Al inicio de su pontificado, uno de los más breves de la historia, por allí en el lejano 1978, el Papa Juan Pablo I eligió como lema una sola palabra: “humilitas” (humildad). Esta palabra procede del latín “humus”, que significa “tierra fértil”. La humildad no es lo que a menudo entendemos: la falsa docilidad borreguera, tratar de imaginar que somos los peores del mundo y procurar hacer ver a los demás que nuestra falsa manera de actuar indica que estamos convencidos. La humildad es la situación de la tierra. La tierra siempre está ahí, sin que nadie le preste atención, nunca es recordada y y siempre es pisada por todos. Algo dejado de lado donde tiramos los residuos, lo que parece que no necesitamos. La tierra está ahí, silenciosa, aceptándolo todo y sacando de manera milagrosa de todos los residuos nuevas riquezas a pesar de la corrupción, transformando la misma corrupción en potencia de vida y en nuevas posibilidades de creación, abierta al sol ya la lluvia, preparada para recibir cualquier semilla que sembramos y capaz de dar treinta, sesenta o cien veces más por cada semilla. Y para realizarlo, ponemos al servicio de esta causa todas las cualidades que Dios nos ha dado, nuestro trabajo, nuestros esfuerzos y nuestros estudios, nada de todo esto está de más.

Esto es algo fundamental: es en la debilidad donde Dios manifiesta su poder y ésta es la situación en la que ésta es la situación en la que la ausencia de Dios se puede volver presencia de Dios. No podemos capturar a Dios. No es en el reino de los derechos, sino en el de la misericordia donde podremos encontrar a Dios.

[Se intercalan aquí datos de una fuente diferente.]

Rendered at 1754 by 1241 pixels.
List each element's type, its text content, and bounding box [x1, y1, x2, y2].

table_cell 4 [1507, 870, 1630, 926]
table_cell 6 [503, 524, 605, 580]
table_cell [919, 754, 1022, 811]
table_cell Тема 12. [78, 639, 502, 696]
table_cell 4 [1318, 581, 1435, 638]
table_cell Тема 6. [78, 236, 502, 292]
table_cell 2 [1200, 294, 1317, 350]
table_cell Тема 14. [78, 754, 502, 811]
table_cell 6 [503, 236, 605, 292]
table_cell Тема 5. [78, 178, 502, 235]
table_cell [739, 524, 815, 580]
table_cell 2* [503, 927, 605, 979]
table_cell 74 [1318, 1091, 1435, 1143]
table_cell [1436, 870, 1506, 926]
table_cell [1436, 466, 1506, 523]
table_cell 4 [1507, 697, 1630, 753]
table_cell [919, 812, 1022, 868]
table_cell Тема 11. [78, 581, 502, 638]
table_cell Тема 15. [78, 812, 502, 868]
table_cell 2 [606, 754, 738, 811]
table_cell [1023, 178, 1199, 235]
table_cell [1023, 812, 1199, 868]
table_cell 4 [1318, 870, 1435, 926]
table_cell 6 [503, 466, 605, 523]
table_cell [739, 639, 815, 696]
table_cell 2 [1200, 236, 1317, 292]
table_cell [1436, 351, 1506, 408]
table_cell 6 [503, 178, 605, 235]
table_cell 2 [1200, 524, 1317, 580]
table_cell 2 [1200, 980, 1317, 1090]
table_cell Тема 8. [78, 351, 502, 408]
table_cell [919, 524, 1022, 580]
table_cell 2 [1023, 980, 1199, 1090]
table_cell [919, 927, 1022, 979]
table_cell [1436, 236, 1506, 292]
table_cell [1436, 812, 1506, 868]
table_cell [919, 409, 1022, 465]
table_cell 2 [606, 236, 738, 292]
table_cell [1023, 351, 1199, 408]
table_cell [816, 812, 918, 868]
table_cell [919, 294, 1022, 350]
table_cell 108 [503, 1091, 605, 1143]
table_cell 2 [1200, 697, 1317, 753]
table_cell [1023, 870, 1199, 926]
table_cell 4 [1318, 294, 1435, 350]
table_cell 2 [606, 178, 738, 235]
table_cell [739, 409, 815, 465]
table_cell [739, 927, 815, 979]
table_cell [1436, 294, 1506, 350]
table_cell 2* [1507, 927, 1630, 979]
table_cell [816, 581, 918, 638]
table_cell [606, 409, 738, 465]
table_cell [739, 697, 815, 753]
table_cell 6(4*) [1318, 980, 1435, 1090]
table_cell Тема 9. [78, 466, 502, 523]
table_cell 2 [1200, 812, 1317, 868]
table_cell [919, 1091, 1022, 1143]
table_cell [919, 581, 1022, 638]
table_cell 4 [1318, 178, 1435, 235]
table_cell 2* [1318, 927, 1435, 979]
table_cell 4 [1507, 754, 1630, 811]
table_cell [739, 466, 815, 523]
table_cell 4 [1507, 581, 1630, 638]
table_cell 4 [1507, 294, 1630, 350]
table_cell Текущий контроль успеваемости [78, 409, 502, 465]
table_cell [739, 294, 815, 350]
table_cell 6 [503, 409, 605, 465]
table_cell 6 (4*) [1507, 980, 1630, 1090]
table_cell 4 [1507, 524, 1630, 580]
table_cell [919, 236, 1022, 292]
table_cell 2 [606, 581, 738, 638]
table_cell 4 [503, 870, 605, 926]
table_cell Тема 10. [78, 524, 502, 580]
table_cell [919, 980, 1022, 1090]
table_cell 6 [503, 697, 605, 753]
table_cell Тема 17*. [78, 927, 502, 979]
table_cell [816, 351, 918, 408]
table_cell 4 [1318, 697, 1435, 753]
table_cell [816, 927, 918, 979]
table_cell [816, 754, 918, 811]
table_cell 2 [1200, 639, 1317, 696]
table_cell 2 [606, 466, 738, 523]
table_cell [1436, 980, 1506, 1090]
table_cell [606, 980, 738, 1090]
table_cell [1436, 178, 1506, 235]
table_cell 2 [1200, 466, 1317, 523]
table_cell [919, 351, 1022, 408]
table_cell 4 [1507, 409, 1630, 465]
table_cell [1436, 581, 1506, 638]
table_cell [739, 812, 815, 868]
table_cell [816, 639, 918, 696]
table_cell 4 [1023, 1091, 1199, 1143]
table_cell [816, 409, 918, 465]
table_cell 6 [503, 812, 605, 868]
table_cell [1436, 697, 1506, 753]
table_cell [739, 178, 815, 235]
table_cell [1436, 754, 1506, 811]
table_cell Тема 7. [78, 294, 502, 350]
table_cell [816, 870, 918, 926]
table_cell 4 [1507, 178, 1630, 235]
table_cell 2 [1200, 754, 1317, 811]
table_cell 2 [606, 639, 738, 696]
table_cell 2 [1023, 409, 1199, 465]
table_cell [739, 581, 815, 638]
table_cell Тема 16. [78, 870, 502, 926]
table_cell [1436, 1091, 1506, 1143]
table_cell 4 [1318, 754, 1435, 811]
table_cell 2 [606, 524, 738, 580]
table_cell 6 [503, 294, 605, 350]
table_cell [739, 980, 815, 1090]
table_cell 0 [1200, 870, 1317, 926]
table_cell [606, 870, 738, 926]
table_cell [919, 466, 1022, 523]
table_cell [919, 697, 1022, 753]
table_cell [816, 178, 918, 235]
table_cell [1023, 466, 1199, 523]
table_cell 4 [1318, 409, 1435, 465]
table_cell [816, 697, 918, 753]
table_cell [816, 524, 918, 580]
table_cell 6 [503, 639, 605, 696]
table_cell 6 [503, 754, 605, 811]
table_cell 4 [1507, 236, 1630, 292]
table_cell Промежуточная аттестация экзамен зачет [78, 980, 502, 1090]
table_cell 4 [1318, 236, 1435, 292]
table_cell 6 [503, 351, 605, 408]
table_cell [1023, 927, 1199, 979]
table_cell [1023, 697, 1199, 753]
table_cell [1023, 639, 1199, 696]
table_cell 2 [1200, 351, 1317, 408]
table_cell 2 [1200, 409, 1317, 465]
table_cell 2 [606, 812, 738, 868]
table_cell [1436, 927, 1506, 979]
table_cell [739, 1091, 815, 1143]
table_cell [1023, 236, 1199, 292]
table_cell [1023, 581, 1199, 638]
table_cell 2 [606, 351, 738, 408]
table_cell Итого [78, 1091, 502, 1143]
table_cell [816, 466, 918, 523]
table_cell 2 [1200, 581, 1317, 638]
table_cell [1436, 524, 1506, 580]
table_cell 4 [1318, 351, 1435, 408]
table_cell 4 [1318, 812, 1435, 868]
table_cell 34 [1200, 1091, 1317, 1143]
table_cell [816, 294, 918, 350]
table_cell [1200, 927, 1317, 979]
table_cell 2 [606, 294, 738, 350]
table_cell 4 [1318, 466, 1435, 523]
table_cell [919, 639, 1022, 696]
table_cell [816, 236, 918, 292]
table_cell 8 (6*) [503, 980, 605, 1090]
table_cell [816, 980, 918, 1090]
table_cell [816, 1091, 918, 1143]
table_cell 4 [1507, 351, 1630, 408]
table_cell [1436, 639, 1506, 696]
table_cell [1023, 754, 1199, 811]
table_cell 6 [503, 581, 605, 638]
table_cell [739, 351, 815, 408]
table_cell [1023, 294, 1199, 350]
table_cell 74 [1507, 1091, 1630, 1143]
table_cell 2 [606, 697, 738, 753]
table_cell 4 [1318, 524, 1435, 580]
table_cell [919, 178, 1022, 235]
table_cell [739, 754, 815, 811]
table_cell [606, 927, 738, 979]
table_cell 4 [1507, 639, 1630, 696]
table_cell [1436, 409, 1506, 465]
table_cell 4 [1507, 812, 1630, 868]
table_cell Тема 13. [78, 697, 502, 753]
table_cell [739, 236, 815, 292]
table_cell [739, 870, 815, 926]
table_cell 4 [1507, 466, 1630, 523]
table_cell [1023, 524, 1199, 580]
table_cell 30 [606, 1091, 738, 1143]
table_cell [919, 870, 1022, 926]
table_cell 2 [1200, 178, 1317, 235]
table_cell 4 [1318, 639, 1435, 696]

Nuestro modelo principal de humildad es el mismo Jesucristo: «Él, que era de condición divina, no quiso guardarse celosamente su igualdad con Dios, sino que se hizo nada: tomó la condición de esclavo y se hizo parecido a los hombres. Tenido por un hombre cualquiera, se bajó y se hizo obediente hasta la muerte, y una muerte de cruz. Por eso Dios lo ha exaltado y le ha concedido aquel nombre que está por encima de todo otro nombre, para que en el nombre de Jesús todo el mundo se arrodille en el cielo, en la tierra y bajo la tierra, y todos los labios reconozcan que Jesucristo es Señor, a gloria de Dios Padre» (Filipenses 2,6-11).